To: "Charles Gallo" <Charlie@TheGallos.com>,"Eric Hilding" <b38@hilding.com>
Subject: Re: [CQ-Contest] Contest-Pedition FRAGILE Luggage Labels
From: "Tom Rauch" <w8ji@contesting.com>
Reply-to: Tom Rauch <w8ji@contesting.com>
Date: Thu, 10 Jan 2008 10:20:40 -0500
List-post: <mailto:cq-contest@contesting.com>
> Second - I can remember watching a baggage handler pushing 
> a large (as in just fit through the baggage door of the 
> plane) cardboard box, on a pallet, labeled FRAGILE, GLASS, 
> THIS SIDE UP, through the door, right out to drop the 4 ft 
> or so to the tarmac - no conveyor belt etc.  For some 
> reason, I seem to think the MORE you label your gear, the 
> worse it gets treated!


One thing you have to remember is a big hard case doesn't 
protect the rig from anything but punctures or point 
impacts. All of the real protection is in the padding. I've 
seen several radios and dozens of amplifiers ruined by poor 
packing, and the poor packing almost always centers around 
the padding.

Consider what happens if we drop a box one foot on a hard 
surface. That's twelve inches of acceleration at one G. If 
we stopped it in one foot with a mirror of the acceleration, 
the deceleration would be one G.  That's the best we can 
hope for. At that point everything in the radio weights 
twice as much, and you better hope you don't have 2X the 
weight of the radio on the tuning knob and nothing else.

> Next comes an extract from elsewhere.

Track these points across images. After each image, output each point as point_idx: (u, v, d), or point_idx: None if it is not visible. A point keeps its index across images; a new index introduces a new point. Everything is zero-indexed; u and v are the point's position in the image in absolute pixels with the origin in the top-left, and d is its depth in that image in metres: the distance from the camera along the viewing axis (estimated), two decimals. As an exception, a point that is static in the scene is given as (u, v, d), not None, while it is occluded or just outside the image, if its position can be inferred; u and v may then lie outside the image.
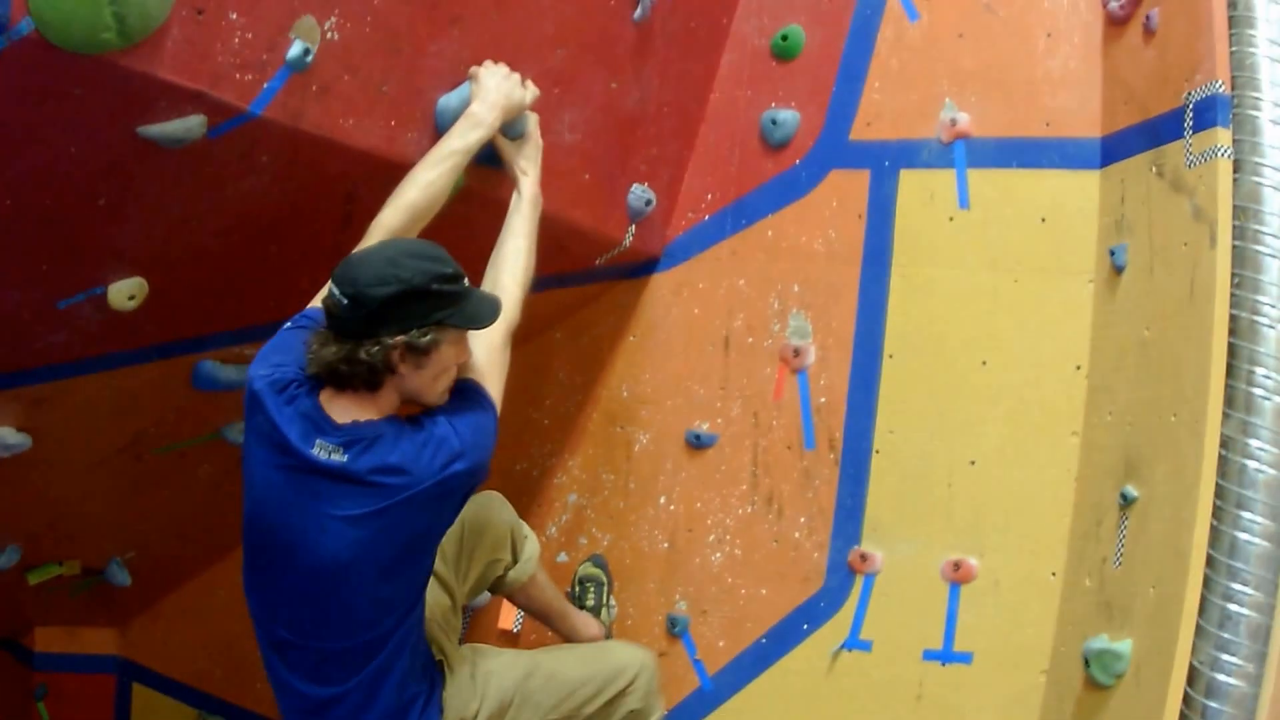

Now think about the padding in your case. If the padding was 
two inches thick the G force from a one foot drop would at 
the very best (which it never is) be six G's. Now your 50 
pound Yaesu can put over 350 pounds on one point if the one 
point had a yield that would just bottom out at that amount 
of pressure.

Would the tuning knob handle that?  A large flat area of a 
chassis or case might handle that weight, but not a plastic 
front window or knob.

So the real problem in all of this is people buy the wrong 
case with the wrong padding. They often put the gear inside 
the case in a way that places most of the impact risk on a 
knob or other fragile component. Then they wonder why things 
get broken.

A typical pelican case with the very low density foam inside 
is probably good for protecting something light like a 
vacuum tube provided there is several inches of foam around 
the tube. It's next to nothing for a radio or amp unless the 
foam has very high density and the shortest travel distance 
from any protrusion on the gear inside to the case is at 
least three inches.

It's really about how smart we are with packing.